Directions:
Starting at the first line of the data, print each line verbatim up to and including the line bearing "61. Aduse-Poku, K., E.", omitting pictures.

(Data items)
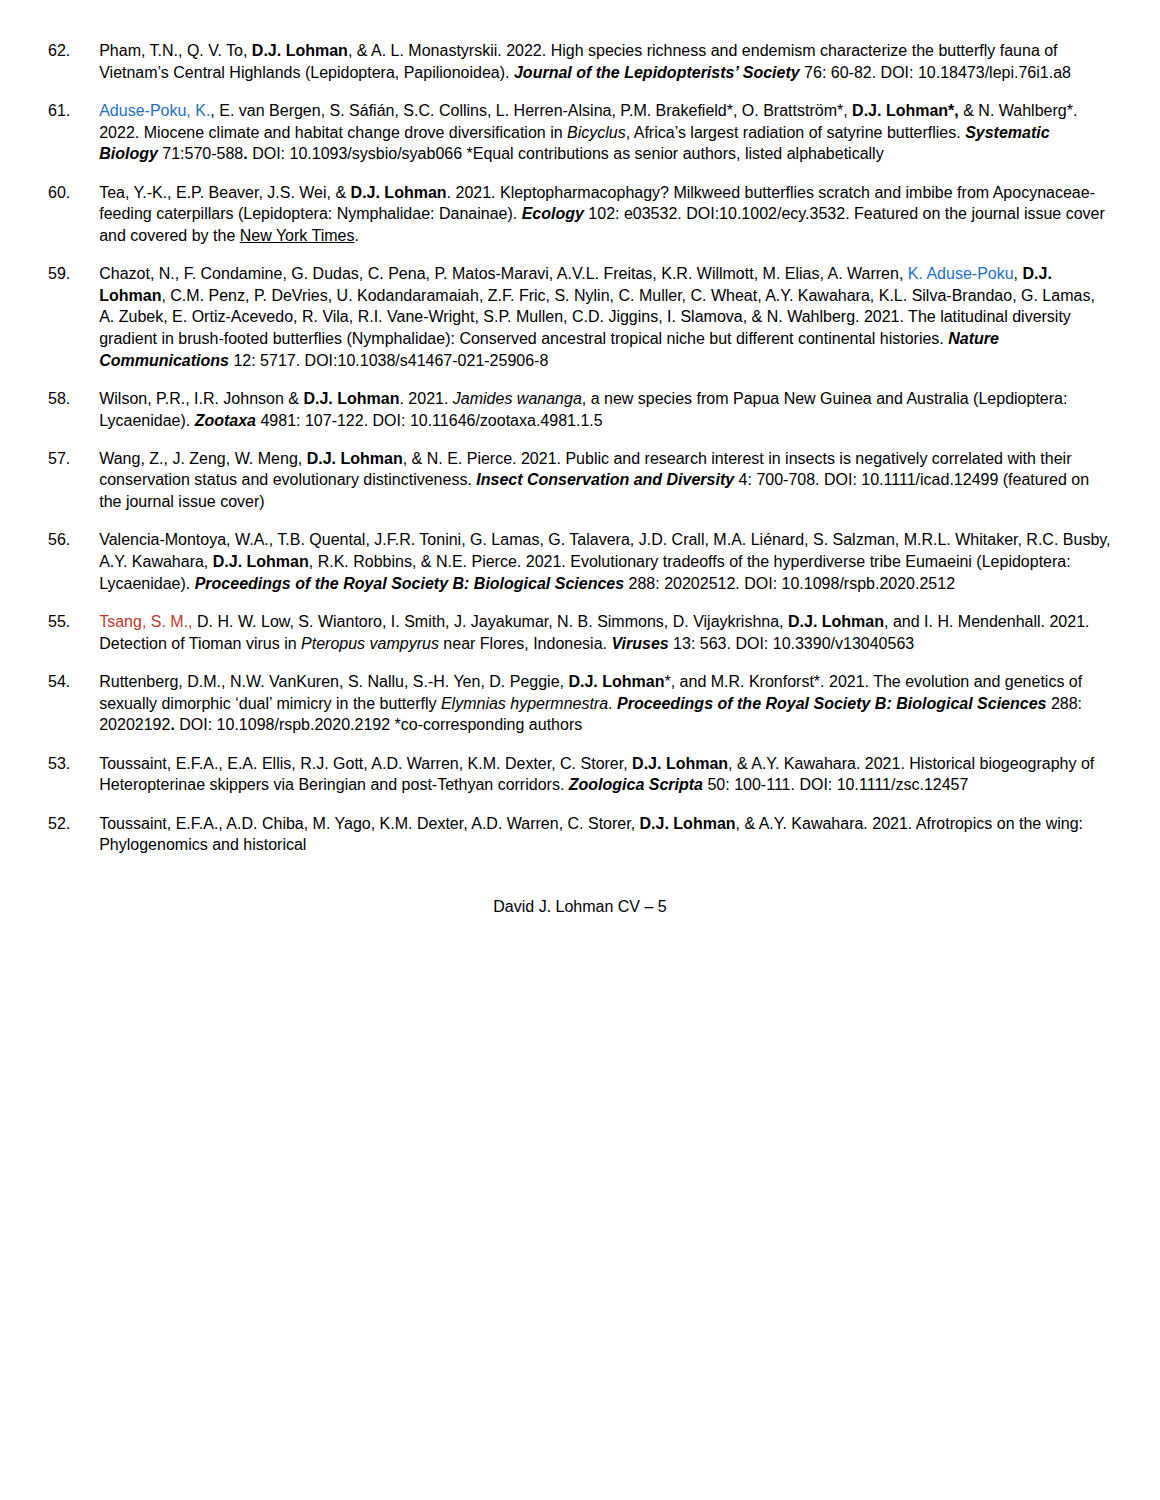62. Pham, T.N., Q. V. To, D.J. Lohman, & A. L. Monastyrskii. 2022. High species richness and endemism characterize the butterfly fauna of Vietnam’s Central Highlands (Lepidoptera, Papilionoidea). Journal of the Lepidopterists’ Society 76: 60-82. DOI: 10.18473/lepi.76i1.a8
61. Aduse-Poku, K., E. van Bergen, S. Sáfián, S.C. Collins, L. Herren-Alsina, P.M. Brakefield*, O. Brattström*, D.J. Lohman*, & N. Wahlberg*. 2022. Miocene climate and habitat change drove diversification in Bicyclus, Africa’s largest radiation of satyrine butterflies. Systematic Biology 71:570-588. DOI: 10.1093/sysbio/syab066 *Equal contributions as senior authors, listed alphabetically
60. Tea, Y.-K., E.P. Beaver, J.S. Wei, & D.J. Lohman. 2021. Kleptopharmacophagy? Milkweed butterflies scratch and imbibe from Apocynaceae-feeding caterpillars (Lepidoptera: Nymphalidae: Danainae). Ecology 102: e03532. DOI:10.1002/ecy.3532. Featured on the journal issue cover and covered by the New York Times.
59. Chazot, N., F. Condamine, G. Dudas, C. Pena, P. Matos-Maravi, A.V.L. Freitas, K.R. Willmott, M. Elias, A. Warren, K. Aduse-Poku, D.J. Lohman, C.M. Penz, P. DeVries, U. Kodandaramaiah, Z.F. Fric, S. Nylin, C. Muller, C. Wheat, A.Y. Kawahara, K.L. Silva-Brandao, G. Lamas, A. Zubek, E. Ortiz-Acevedo, R. Vila, R.I. Vane-Wright, S.P. Mullen, C.D. Jiggins, I. Slamova, & N. Wahlberg. 2021. The latitudinal diversity gradient in brush-footed butterflies (Nymphalidae): Conserved ancestral tropical niche but different continental histories. Nature Communications 12: 5717. DOI:10.1038/s41467-021-25906-8
58. Wilson, P.R., I.R. Johnson & D.J. Lohman. 2021. Jamides wananga, a new species from Papua New Guinea and Australia (Lepdioptera: Lycaenidae). Zootaxa 4981: 107-122. DOI: 10.11646/zootaxa.4981.1.5
57. Wang, Z., J. Zeng, W. Meng, D.J. Lohman, & N. E. Pierce. 2021. Public and research interest in insects is negatively correlated with their conservation status and evolutionary distinctiveness. Insect Conservation and Diversity 4: 700-708. DOI: 10.1111/icad.12499 (featured on the journal issue cover)
56. Valencia-Montoya, W.A., T.B. Quental, J.F.R. Tonini, G. Lamas, G. Talavera, J.D. Crall, M.A. Liénard, S. Salzman, M.R.L. Whitaker, R.C. Busby, A.Y. Kawahara, D.J. Lohman, R.K. Robbins, & N.E. Pierce. 2021. Evolutionary tradeoffs of the hyperdiverse tribe Eumaeini (Lepidoptera: Lycaenidae). Proceedings of the Royal Society B: Biological Sciences 288: 20202512. DOI: 10.1098/rspb.2020.2512
55. Tsang, S. M., D. H. W. Low, S. Wiantoro, I. Smith, J. Jayakumar, N. B. Simmons, D. Vijaykrishna, D.J. Lohman, and I. H. Mendenhall. 2021. Detection of Tioman virus in Pteropus vampyrus near Flores, Indonesia. Viruses 13: 563. DOI: 10.3390/v13040563
54. Ruttenberg, D.M., N.W. VanKuren, S. Nallu, S.-H. Yen, D. Peggie, D.J. Lohman*, and M.R. Kronforst*. 2021. The evolution and genetics of sexually dimorphic ‘dual’ mimicry in the butterfly Elymnias hypermnestra. Proceedings of the Royal Society B: Biological Sciences 288: 20202192. DOI: 10.1098/rspb.2020.2192 *co-corresponding authors
53. Toussaint, E.F.A., E.A. Ellis, R.J. Gott, A.D. Warren, K.M. Dexter, C. Storer, D.J. Lohman, & A.Y. Kawahara. 2021. Historical biogeography of Heteropterinae skippers via Beringian and post-Tethyan corridors. Zoologica Scripta 50: 100-111. DOI: 10.1111/zsc.12457
52. Toussaint, E.F.A., A.D. Chiba, M. Yago, K.M. Dexter, A.D. Warren, C. Storer, D.J. Lohman, & A.Y. Kawahara. 2021. Afrotropics on the wing: Phylogenomics and historical
David J. Lohman CV – 5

Finished exercise:
62. Pham, T.N., Q. V. To, D.J. Lohman, & A. L. Monastyrskii. 2022. High species richness and endemism characterize the butterfly fauna of Vietnam’s Central Highlands (Lepidoptera, Papilionoidea). Journal of the Lepidopterists’ Society 76: 60-82. DOI: 10.18473/lepi.76i1.a8
61. Aduse-Poku, K., E. van Bergen, S. Sáfián, S.C. Collins, L. Herren-Alsina, P.M. Brakefield*, O. Brattström*, D.J. Lohman*, & N. Wahlberg*. 2022. Miocene climate and habitat change drove diversification in Bicyclus, Africa’s largest radiation of satyrine butterflies. Systematic Biology 71:570-588. DOI: 10.1093/sysbio/syab066 *Equal contributions as senior authors, listed alphabetically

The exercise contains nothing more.